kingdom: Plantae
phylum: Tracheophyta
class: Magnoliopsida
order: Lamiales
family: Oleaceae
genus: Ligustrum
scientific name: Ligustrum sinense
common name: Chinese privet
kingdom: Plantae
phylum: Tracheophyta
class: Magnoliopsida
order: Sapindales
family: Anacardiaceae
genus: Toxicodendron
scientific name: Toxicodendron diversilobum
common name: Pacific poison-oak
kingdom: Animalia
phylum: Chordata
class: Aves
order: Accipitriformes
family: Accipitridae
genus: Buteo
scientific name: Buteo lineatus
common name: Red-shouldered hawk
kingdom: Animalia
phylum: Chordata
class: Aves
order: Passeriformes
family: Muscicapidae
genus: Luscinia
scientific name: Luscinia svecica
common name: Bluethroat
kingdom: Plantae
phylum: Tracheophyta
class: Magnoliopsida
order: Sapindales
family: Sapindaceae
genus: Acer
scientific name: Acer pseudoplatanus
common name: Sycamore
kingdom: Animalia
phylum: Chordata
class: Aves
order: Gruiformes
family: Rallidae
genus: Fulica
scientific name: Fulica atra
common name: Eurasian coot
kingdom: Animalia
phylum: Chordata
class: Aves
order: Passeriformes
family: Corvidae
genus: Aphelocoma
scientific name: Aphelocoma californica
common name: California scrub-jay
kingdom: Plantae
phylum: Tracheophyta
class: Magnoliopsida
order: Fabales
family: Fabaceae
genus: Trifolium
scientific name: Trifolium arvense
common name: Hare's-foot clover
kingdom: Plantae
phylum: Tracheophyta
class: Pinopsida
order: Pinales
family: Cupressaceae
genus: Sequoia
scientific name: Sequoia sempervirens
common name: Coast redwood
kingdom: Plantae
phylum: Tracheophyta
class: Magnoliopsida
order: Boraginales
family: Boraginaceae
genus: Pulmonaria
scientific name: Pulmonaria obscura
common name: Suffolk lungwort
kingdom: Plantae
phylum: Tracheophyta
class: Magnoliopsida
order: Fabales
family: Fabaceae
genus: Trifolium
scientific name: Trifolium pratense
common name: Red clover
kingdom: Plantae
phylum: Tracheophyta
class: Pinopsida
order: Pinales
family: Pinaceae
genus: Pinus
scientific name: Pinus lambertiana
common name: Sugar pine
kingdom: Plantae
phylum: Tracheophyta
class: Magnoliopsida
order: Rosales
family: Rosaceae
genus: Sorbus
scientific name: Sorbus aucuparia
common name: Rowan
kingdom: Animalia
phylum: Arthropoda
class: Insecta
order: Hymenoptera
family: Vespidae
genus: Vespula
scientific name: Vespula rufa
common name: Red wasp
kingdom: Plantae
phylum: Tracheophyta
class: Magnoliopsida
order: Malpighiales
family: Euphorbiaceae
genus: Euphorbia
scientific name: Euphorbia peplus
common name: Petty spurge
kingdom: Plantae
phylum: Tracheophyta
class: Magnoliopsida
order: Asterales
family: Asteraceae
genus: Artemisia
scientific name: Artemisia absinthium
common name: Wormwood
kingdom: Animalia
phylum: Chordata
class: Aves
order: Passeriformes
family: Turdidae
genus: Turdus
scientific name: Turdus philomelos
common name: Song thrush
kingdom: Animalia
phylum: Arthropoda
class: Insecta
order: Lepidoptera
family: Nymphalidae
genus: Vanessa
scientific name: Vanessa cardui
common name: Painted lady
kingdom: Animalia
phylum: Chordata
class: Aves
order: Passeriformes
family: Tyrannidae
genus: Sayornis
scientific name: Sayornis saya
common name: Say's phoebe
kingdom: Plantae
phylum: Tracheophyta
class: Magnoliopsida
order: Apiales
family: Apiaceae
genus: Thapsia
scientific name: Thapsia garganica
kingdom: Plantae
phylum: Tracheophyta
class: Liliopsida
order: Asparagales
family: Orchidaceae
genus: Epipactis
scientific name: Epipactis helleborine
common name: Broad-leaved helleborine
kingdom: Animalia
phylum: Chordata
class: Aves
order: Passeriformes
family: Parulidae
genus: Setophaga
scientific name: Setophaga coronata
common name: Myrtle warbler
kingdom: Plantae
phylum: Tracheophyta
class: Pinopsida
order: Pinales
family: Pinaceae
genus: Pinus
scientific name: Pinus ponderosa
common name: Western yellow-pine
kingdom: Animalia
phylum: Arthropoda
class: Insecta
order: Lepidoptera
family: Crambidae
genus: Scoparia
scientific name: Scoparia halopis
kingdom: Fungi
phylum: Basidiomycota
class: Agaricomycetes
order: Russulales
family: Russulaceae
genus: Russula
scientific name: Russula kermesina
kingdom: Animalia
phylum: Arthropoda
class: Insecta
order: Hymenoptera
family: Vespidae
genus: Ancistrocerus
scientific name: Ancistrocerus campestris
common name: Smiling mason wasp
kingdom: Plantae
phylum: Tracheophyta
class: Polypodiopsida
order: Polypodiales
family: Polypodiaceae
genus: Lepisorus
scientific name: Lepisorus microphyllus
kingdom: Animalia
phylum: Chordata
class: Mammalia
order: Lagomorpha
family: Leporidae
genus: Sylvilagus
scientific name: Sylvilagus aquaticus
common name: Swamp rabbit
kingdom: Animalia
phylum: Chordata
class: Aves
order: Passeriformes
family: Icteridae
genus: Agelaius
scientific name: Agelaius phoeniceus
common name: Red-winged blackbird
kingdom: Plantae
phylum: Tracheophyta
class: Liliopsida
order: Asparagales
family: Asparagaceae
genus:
* * * *
-- Aim --
Copy out the lines of all the records above, changing each "common name" to "vernacular name" and leaving everything else untouched.

-- Expected answer --
kingdom: Plantae
phylum: Tracheophyta
class: Magnoliopsida
order: Lamiales
family: Oleaceae
genus: Ligustrum
scientific name: Ligustrum sinense
vernacular name: Chinese privet
kingdom: Plantae
phylum: Tracheophyta
class: Magnoliopsida
order: Sapindales
family: Anacardiaceae
genus: Toxicodendron
scientific name: Toxicodendron diversilobum
vernacular name: Pacific poison-oak
kingdom: Animalia
phylum: Chordata
class: Aves
order: Accipitriformes
family: Accipitridae
genus: Buteo
scientific name: Buteo lineatus
vernacular name: Red-shouldered hawk
kingdom: Animalia
phylum: Chordata
class: Aves
order: Passeriformes
family: Muscicapidae
genus: Luscinia
scientific name: Luscinia svecica
vernacular name: Bluethroat
kingdom: Plantae
phylum: Tracheophyta
class: Magnoliopsida
order: Sapindales
family: Sapindaceae
genus: Acer
scientific name: Acer pseudoplatanus
vernacular name: Sycamore
kingdom: Animalia
phylum: Chordata
class: Aves
order: Gruiformes
family: Rallidae
genus: Fulica
scientific name: Fulica atra
vernacular name: Eurasian coot
kingdom: Animalia
phylum: Chordata
class: Aves
order: Passeriformes
family: Corvidae
genus: Aphelocoma
scientific name: Aphelocoma californica
vernacular name: California scrub-jay
kingdom: Plantae
phylum: Tracheophyta
class: Magnoliopsida
order: Fabales
family: Fabaceae
genus: Trifolium
scientific name: Trifolium arvense
vernacular name: Hare's-foot clover
kingdom: Plantae
phylum: Tracheophyta
class: Pinopsida
order: Pinales
family: Cupressaceae
genus: Sequoia
scientific name: Sequoia sempervirens
vernacular name: Coast redwood
kingdom: Plantae
phylum: Tracheophyta
class: Magnoliopsida
order: Boraginales
family: Boraginaceae
genus: Pulmonaria
scientific name: Pulmonaria obscura
vernacular name: Suffolk lungwort
kingdom: Plantae
phylum: Tracheophyta
class: Magnoliopsida
order: Fabales
family: Fabaceae
genus: Trifolium
scientific name: Trifolium pratense
vernacular name: Red clover
kingdom: Plantae
phylum: Tracheophyta
class: Pinopsida
order: Pinales
family: Pinaceae
genus: Pinus
scientific name: Pinus lambertiana
vernacular name: Sugar pine
kingdom: Plantae
phylum: Tracheophyta
class: Magnoliopsida
order: Rosales
family: Rosaceae
genus: Sorbus
scientific name: Sorbus aucuparia
vernacular name: Rowan
kingdom: Animalia
phylum: Arthropoda
class: Insecta
order: Hymenoptera
family: Vespidae
genus: Vespula
scientific name: Vespula rufa
vernacular name: Red wasp
kingdom: Plantae
phylum: Tracheophyta
class: Magnoliopsida
order: Malpighiales
family: Euphorbiaceae
genus: Euphorbia
scientific name: Euphorbia peplus
vernacular name: Petty spurge
kingdom: Plantae
phylum: Tracheophyta
class: Magnoliopsida
order: Asterales
family: Asteraceae
genus: Artemisia
scientific name: Artemisia absinthium
vernacular name: Wormwood
kingdom: Animalia
phylum: Chordata
class: Aves
order: Passeriformes
family: Turdidae
genus: Turdus
scientific name: Turdus philomelos
vernacular name: Song thrush
kingdom: Animalia
phylum: Arthropoda
class: Insecta
order: Lepidoptera
family: Nymphalidae
genus: Vanessa
scientific name: Vanessa cardui
vernacular name: Painted lady
kingdom: Animalia
phylum: Chordata
class: Aves
order: Passeriformes
family: Tyrannidae
genus: Sayornis
scientific name: Sayornis saya
vernacular name: Say's phoebe
kingdom: Plantae
phylum: Tracheophyta
class: Magnoliopsida
order: Apiales
family: Apiaceae
genus: Thapsia
scientific name: Thapsia garganica
kingdom: Plantae
phylum: Tracheophyta
class: Liliopsida
order: Asparagales
family: Orchidaceae
genus: Epipactis
scientific name: Epipactis helleborine
vernacular name: Broad-leaved helleborine
kingdom: Animalia
phylum: Chordata
class: Aves
order: Passeriformes
family: Parulidae
genus: Setophaga
scientific name: Setophaga coronata
vernacular name: Myrtle warbler
kingdom: Plantae
phylum: Tracheophyta
class: Pinopsida
order: Pinales
family: Pinaceae
genus: Pinus
scientific name: Pinus ponderosa
vernacular name: Western yellow-pine
kingdom: Animalia
phylum: Arthropoda
class: Insecta
order: Lepidoptera
family: Crambidae
genus: Scoparia
scientific name: Scoparia halopis
kingdom: Fungi
phylum: Basidiomycota
class: Agaricomycetes
order: Russulales
family: Russulaceae
genus: Russula
scientific name: Russula kermesina
kingdom: Animalia
phylum: Arthropoda
class: Insecta
order: Hymenoptera
family: Vespidae
genus: Ancistrocerus
scientific name: Ancistrocerus campestris
vernacular name: Smiling mason wasp
kingdom: Plantae
phylum: Tracheophyta
class: Polypodiopsida
order: Polypodiales
family: Polypodiaceae
genus: Lepisorus
scientific name: Lepisorus microphyllus
kingdom: Animalia
phylum: Chordata
class: Mammalia
order: Lagomorpha
family: Leporidae
genus: Sylvilagus
scientific name: Sylvilagus aquaticus
vernacular name: Swamp rabbit
kingdom: Animalia
phylum: Chordata
class: Aves
order: Passeriformes
family: Icteridae
genus: Agelaius
scientific name: Agelaius phoeniceus
vernacular name: Red-winged blackbird
kingdom: Plantae
phylum: Tracheophyta
class: Liliopsida
order: Asparagales
family: Asparagaceae
genus:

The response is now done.